→ WHAT YOU ARE ASKED TO DO:
Set down the first line below and each line after it, ending with the one that holds "урожая корнеплодов по лунному календарю.". Pictures do not belong in the copy.

=== Section Start ===

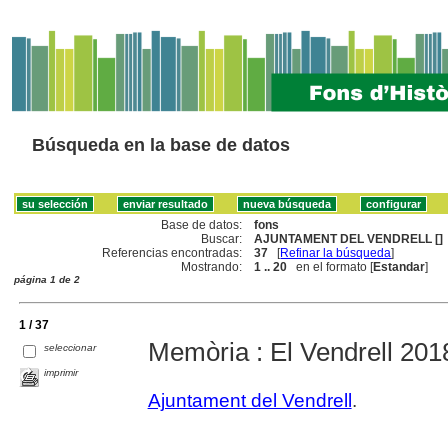
Búsqueda en la base de datos
Base de datos:
fons
Buscar:
AJUNTAMENT DEL VENDRELL []
Referencias encontradas:
37
[
Refinar la búsqueda
]
Mostrando:
1 .. 20
en el formato [
Estandar
]
página 1 de 2
1 / 37
Memòria : El Vendrell 201
seleccionar
imprimir
Ajuntament del Vendrell
.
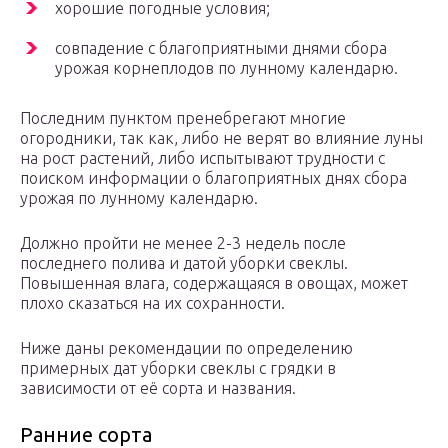
хорошие погодные условия;
совпадение с благоприятными днями сбора
урожая корнеплодов по лунному календарю.
Последним пунктом пренебрегают многие
огородники, так как, либо не верят во влияние луны
на рост растений, либо испытывают трудности с
поиском информации о благоприятных днях сбора
урожая по лунному календарю.
Должно пройти не менее 2-3 недель после
последнего полива и датой уборки свеклы.
Повышенная влага, содержащаяся в овощах, может
плохо сказаться на их сохранности.
Ниже даны рекомендации по определению
примерных дат уборки свеклы с грядки в
зависимости от её сорта и названия.
Ранние сорта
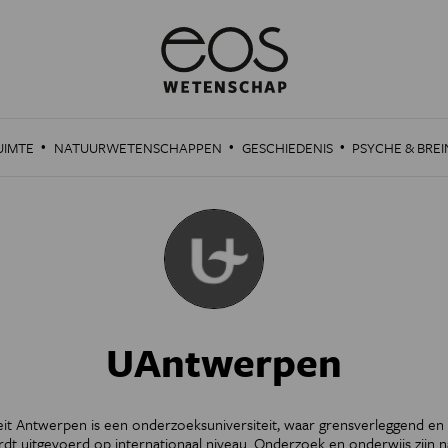
·
·
·
UIMTE
NATUURWETENSCHAPPEN
GESCHIEDENIS
PSYCHE & BREI
UAntwerpen
eit Antwerpen is een onderzoeksuniversiteit, waar grensverleggend e
t uitgevoerd op internationaal niveau. Onderzoek en onderwijs zijn 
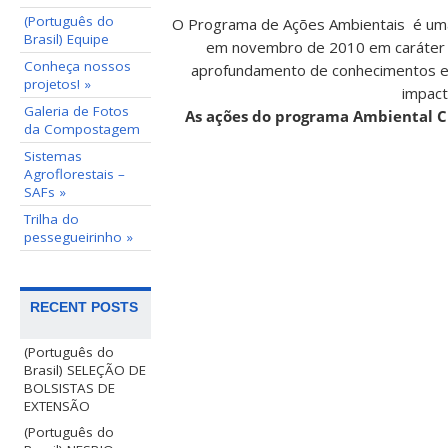
(Português do
O Programa de Ações Ambientais é uma i
Brasil) Equipe
em novembro de 2010 em caráter e
Conheça nossos
aprofundamento de conhecimentos e a
projetos! »
impact
Galeria de Fotos
As ações do programa Ambiental Cu
da Compostagem
Sistemas
Agroflorestais –
SAFs »
Trilha do
pessegueirinho »
RECENT POSTS
(Português do
Brasil) SELEÇÃO DE
BOLSISTAS DE
EXTENSÃO
(Português do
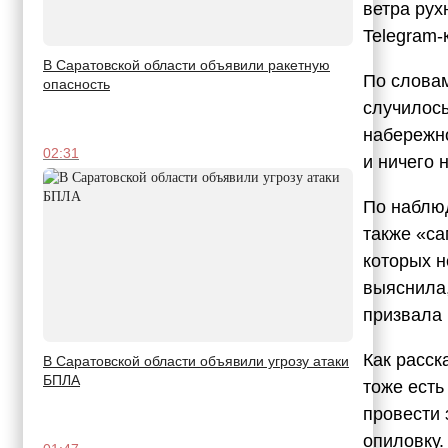
ветра рух
Telegram-
В Саратовской области объявили ракетную
По слова
опасность
случилось
набережно
02:31
и ничего 
По наблюд
также «са
которых 
выяснила,
призвала 
Как расск
В Саратовской области объявили угрозу атаки
БПЛА
тоже есть
провести 
опиловку.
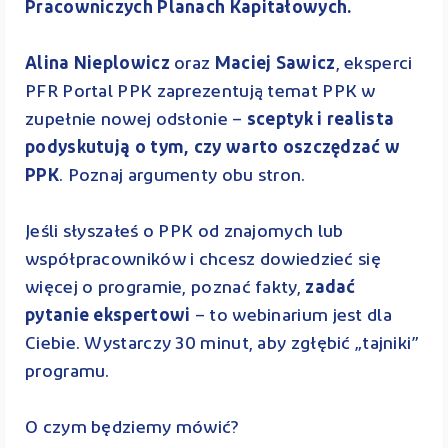
Pracowniczych Planach Kapitałowych.
Alina Nieplowicz
oraz
Maciej Sawicz
, eksperci
PFR Portal PPK zaprezentują temat PPK w
zupełnie nowej odsłonie –
sceptyk i realista
podyskutują o tym, czy warto oszczędzać w
PPK
. Poznaj argumenty obu stron.
Jeśli słyszałeś o PPK od znajomych lub
współpracowników i chcesz dowiedzieć się
więcej o programie, poznać fakty,
zadać
pytanie ekspertowi
– to webinarium jest dla
Ciebie. Wystarczy 30 minut, aby zgłębić „tajniki”
programu.
O czym będziemy mówić?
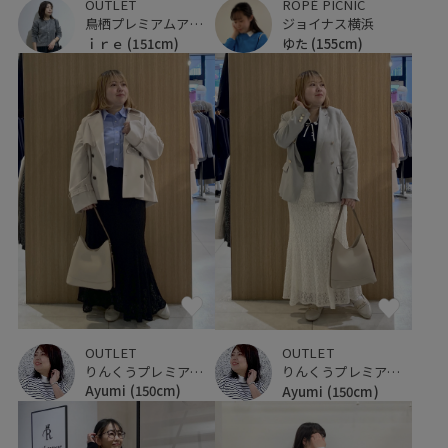
OUTLET
ROPÉ PICNIC
鳥栖プレミアムアウトレット
ジョイナス横浜
ｉｒｅ
(151cm)
ゆた
(155cm)
OUTLET
OUTLET
りんくうプレミアム・アウトレット
りんくうプレミアム・アウトレット
Ayumi
(150cm)
Ayumi
(150cm)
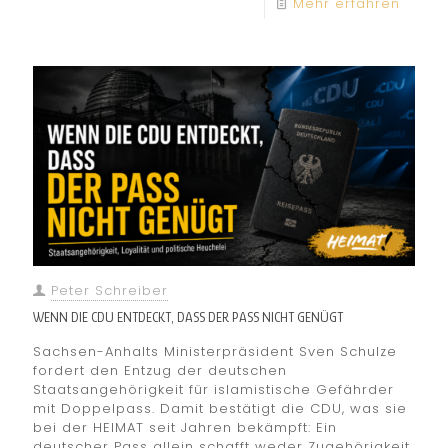
Mehr erfahren
Peter Schreiber
WENN DIE CDU ENTDECKT, DASS DER PASS NICHT GENÜGT
Sachsen-Anhalts Ministerpräsident Sven Schulze
fordert den Entzug der deutschen
Staatsangehörigkeit für islamistische Gefährder
mit Doppelpass. Damit bestätigt die CDU, was sie
bei der HEIMAT seit Jahren bekämpft: Ein
deutscher Pass allein schafft weder Zugehörigkeit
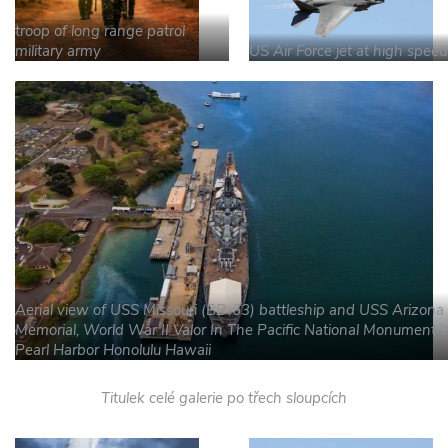
troop of long range patrol
military army
US Air Force jet at high speed
Aerial view of USS Missouri (BB-63) battleship and USS Arizona
Memorial, World War II Valor In The Pacific National Monument i
Pearl Harbor Honolulu Hawaii
Titulek celé galerie po třech sloupcích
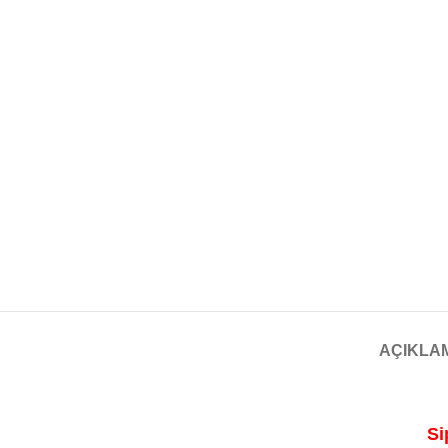
AÇIKLA
Si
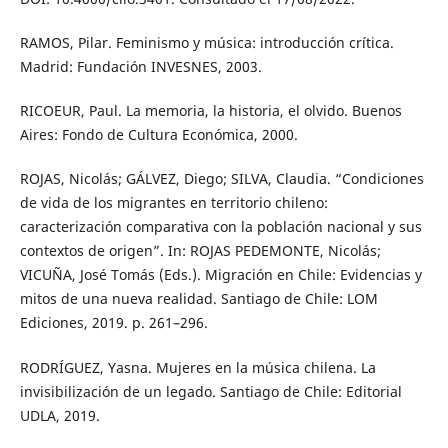
RAMOS, Pilar. Feminismo y música: introducción crítica.
Madrid: Fundación INVESNES, 2003.
RICOEUR, Paul. La memoria, la historia, el olvido. Buenos
Aires: Fondo de Cultura Económica, 2000.
ROJAS, Nicolás; GÁLVEZ, Diego; SILVA, Claudia. “Condiciones
de vida de los migrantes en territorio chileno:
caracterización comparativa con la población nacional y sus
contextos de origen”. In: ROJAS PEDEMONTE, Nicolás;
VICUÑA, José Tomás (Eds.). Migración en Chile: Evidencias y
mitos de una nueva realidad. Santiago de Chile: LOM
Ediciones, 2019. p. 261–296.
RODRÍGUEZ, Yasna. Mujeres en la música chilena. La
invisibilización de un legado. Santiago de Chile: Editorial
UDLA, 2019.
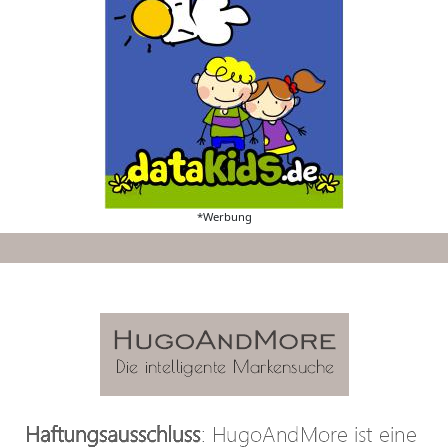
*Werbung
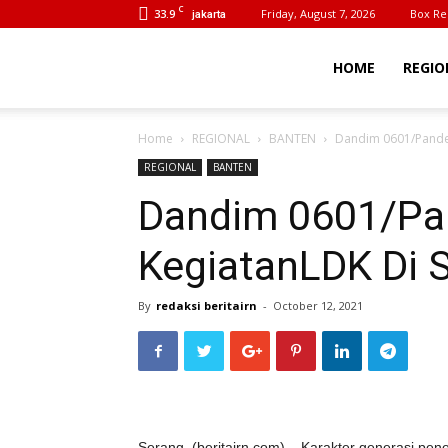
C
33.9
Friday, August 7, 2026
Box Re
jakarta
BeritaIrn
HOME
REGIO
Home
REGIONAL
BANTEN
Dandim 0601/Pande
REGIONAL
BANTEN
Dandim 0601/Pa
KegiatanLDK Di
By
redaksi beritairn
-
October 12, 2021
Serang, (beritairn.com) – Karakter generasi pen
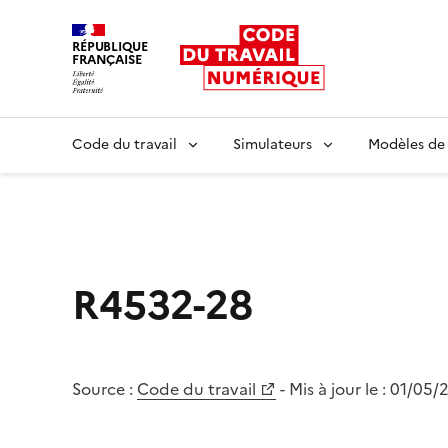
RÉPUBLIQUE
FRANÇAISE
Liberté égalité fraternité
Code du travail
Simulateurs
Modèles de
R4532-28
Source :
Code du travail
- Mis à jour le :
01/05/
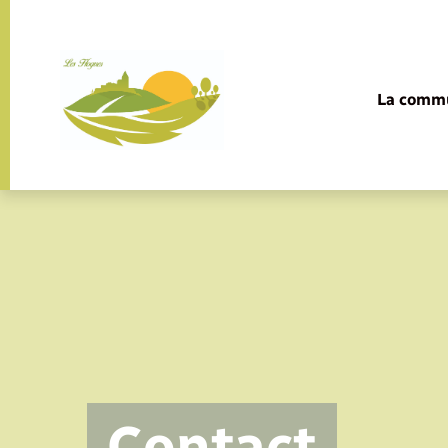
Panneau de gestion des cookies
La comm
Contact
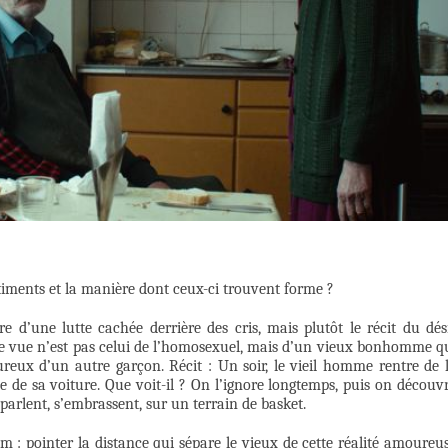
ntiments et la manière dont ceux-ci trouvent forme ?
re d’une lutte cachée derrière des cris, mais plutôt le récit du dés
de vue n’est pas celui de l’homosexuel, mais d’un vieux bonhomme q
reux d’un autre garçon. Récit : Un soir, le vieil homme rentre de 
se de sa voiture. Que voit-il ? On l’ignore longtemps, puis on découv
 parlent, s’embrassent, sur un terrain de basket.
ilm : pointer la distance qui sépare le vieux de cette réalité amoureu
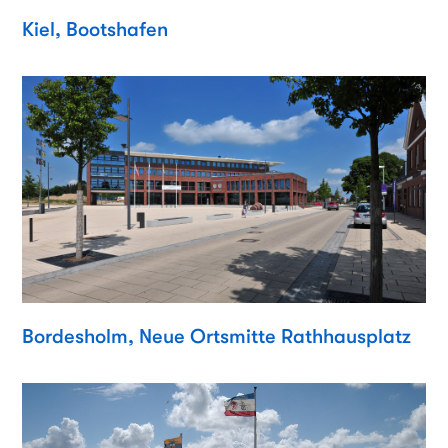
Kiel, Bootshafen
Bordesholm, Neue Ortsmitte Rathhausplatz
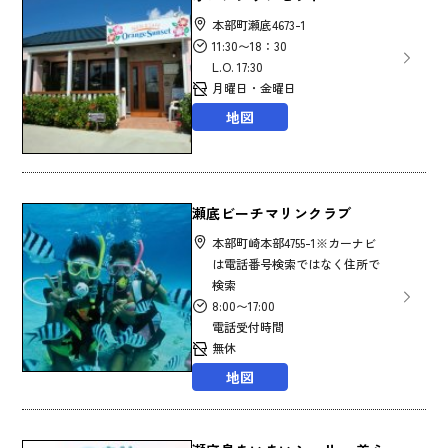
本部町瀬底4673-1
11:30〜18：30
L.O. 17:30
月曜日・金曜日
地図
瀬底ビーチマリンクラブ
本部町崎本部4755-1※カーナビ
は電話番号検索ではなく住所で
検索
8:00〜17:00
電話受付時間
無休
地図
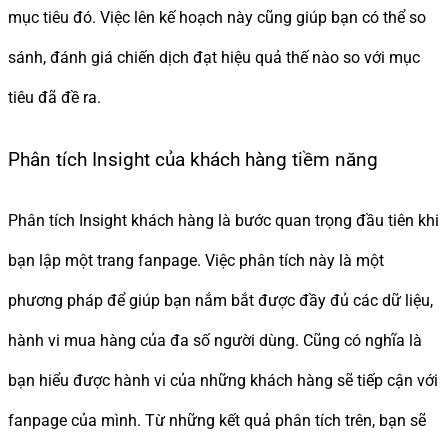
mục tiêu đó. Việc lên kế hoạch này cũng giúp bạn có thể so
sánh, đánh giá chiến dịch đạt hiệu quả thế nào so với mục
tiêu đã đề ra.
Phân tích Insight của khách hàng tiềm năng
Phân tích Insight khách hàng là bước quan trọng đầu tiên khi
bạn lập một trang fanpage. Việc phân tích này là một
phương pháp để giúp bạn nắm bắt được đầy đủ các dữ liệu,
hành vi mua hàng của đa số người dùng. Cũng có nghĩa là
bạn hiểu được hành vi của những khách hàng sẽ tiếp cận với
fanpage của mình. Từ những kết quả phân tích trên, bạn sẽ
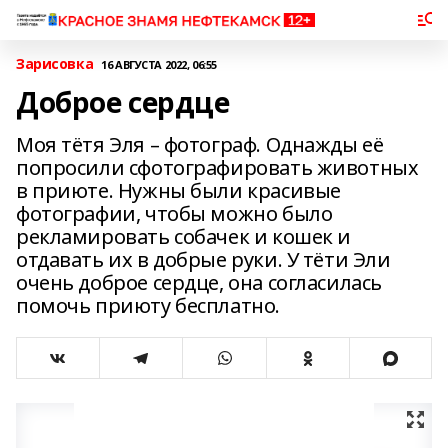
Зарисовка
16 АВГУСТА 2022, 06:55
Доброе сердце
Моя тётя Эля – фотограф. Однажды её
попросили сфотографировать животных
в приюте. Нужны были красивые
фотографии, чтобы можно было
рекламировать собачек и кошек и
отдавать их в добрые руки. У тёти Эли
очень доброе сердце, она согласилась
помочь приюту бесплатно.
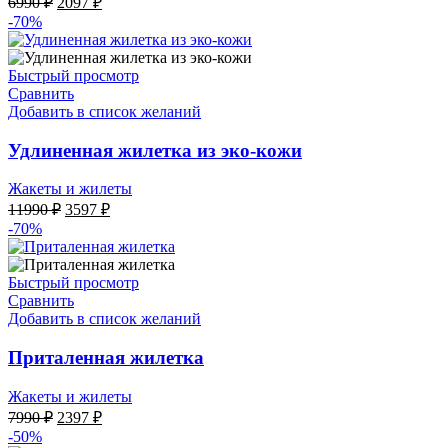
6990
₽
2097
₽
цена
цена:
-70%
составляла
2097 ₽.
6990 ₽.
Быстрый просмотр
Сравнить
Добавить в список желаний
Удлиненная жилетка из эко-кожи
Жакеты и жилеты
Первоначальная
Текущая
11990
₽
3597
₽
цена
цена:
-70%
составляла
3597 ₽.
11990 ₽.
Быстрый просмотр
Сравнить
Добавить в список желаний
Приталенная жилетка
Жакеты и жилеты
Первоначальная
Текущая
7990
₽
2397
₽
цена
цена:
-50%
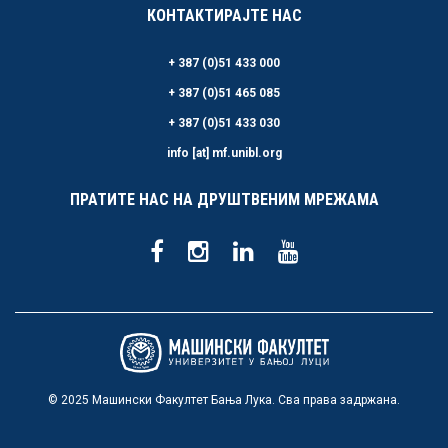
КОНТАКТИРАЈТЕ НАС
+ 387 (0)51 433 000
+ 387 (0)51 465 085
+ 387 (0)51 433 030
info [at] mf.unibl.org
ПРАТИТЕ НАС НА ДРУШТВЕНИМ МРЕЖАМА
© 2025 Машински Факултет Бања Лука. Сва права задржана.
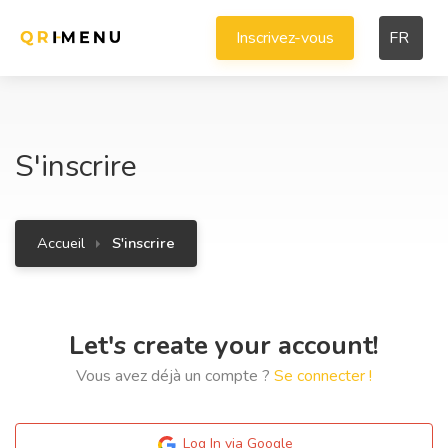
Inscrivez-vous
FR
S'inscrire
Accueil
S'inscrire
Let's create your account!
Vous avez déjà un compte ?
Se connecter !
Log In via Google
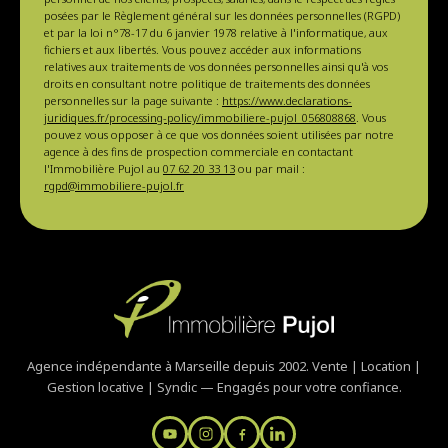
posées par le Règlement général sur les données personnelles (RGPD)
et par la loi n°78-17 du 6 janvier 1978 relative à l'informatique, aux
fichiers et aux libertés. Vous pouvez accéder aux informations
relatives aux traitements de vos données personnelles ainsi qu'à vos
droits en consultant notre politique de traitements des données
personnelles sur la page suivante :
https://www.declarations-
juridiques.fr/processing-policy/immobiliere-pujol_056808868
. Vous
pouvez vous opposer à ce que vos données soient utilisées par notre
agence à des fins de prospection commerciale en contactant
l'Immobilière Pujol au
07 62 20 33 13
ou par mail :
rgpd@immobiliere-pujol.fr
Agence indépendante à Marseille depuis 2002. Vente | Location |
Gestion locative | Syndic — Engagés pour votre confiance.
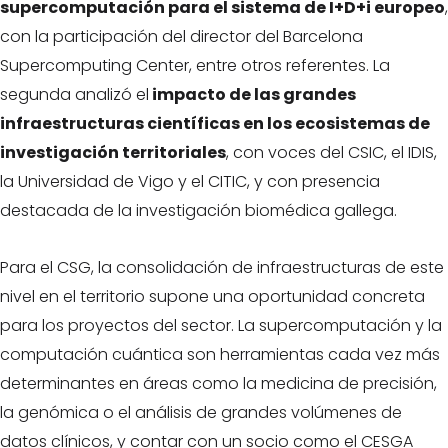
supercomputación para el sistema de I+D+i europeo
,
con la participación del director del Barcelona
Supercomputing Center, entre otros referentes. La
segunda analizó el
impacto de las grandes
infraestructuras científicas en los ecosistemas de
investigación territoriales
, con voces del CSIC, el IDIS,
la Universidad de Vigo y el CITIC, y con presencia
destacada de la investigación biomédica gallega.
Para el CSG, la consolidación de infraestructuras de este
nivel en el territorio supone una oportunidad concreta
para los proyectos del sector. La supercomputación y la
computación cuántica son herramientas cada vez más
determinantes en áreas como la medicina de precisión,
la genómica o el análisis de grandes volúmenes de
datos clínicos, y contar con un socio como el CESGA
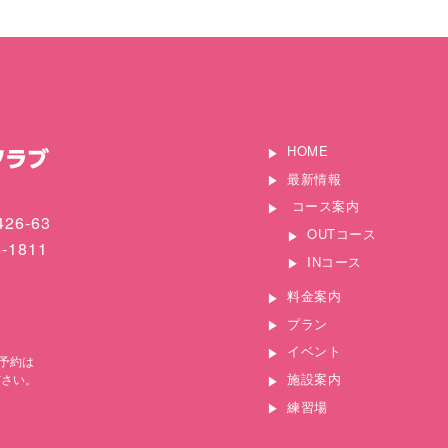
HOME
最新情報
コース案内
26-63
OUTコース
4-1811
INコース
料金案内
プラン
イベント
予約は
施設案内
ださい。
練習場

=== Section End ===

→ EXERCISE OUTPUT:
Búsqueda en la base de datos
Base de datos:
fons
Buscar:
AJUNTAMENT DEL VENDRELL []
Referencias encontradas:
37
[
Refinar la búsqueda
]
Mostrando:
1 .. 20
en el formato [
Estandar
]
página 1 de 2
1 / 37
Memòria : El Vendrell 201
seleccionar
imprimir
Ajuntament del Vendrell
.
хорошие погодные условия;
совпадение с благоприятными днями сбора
урожая корнеплодов по лунному календарю.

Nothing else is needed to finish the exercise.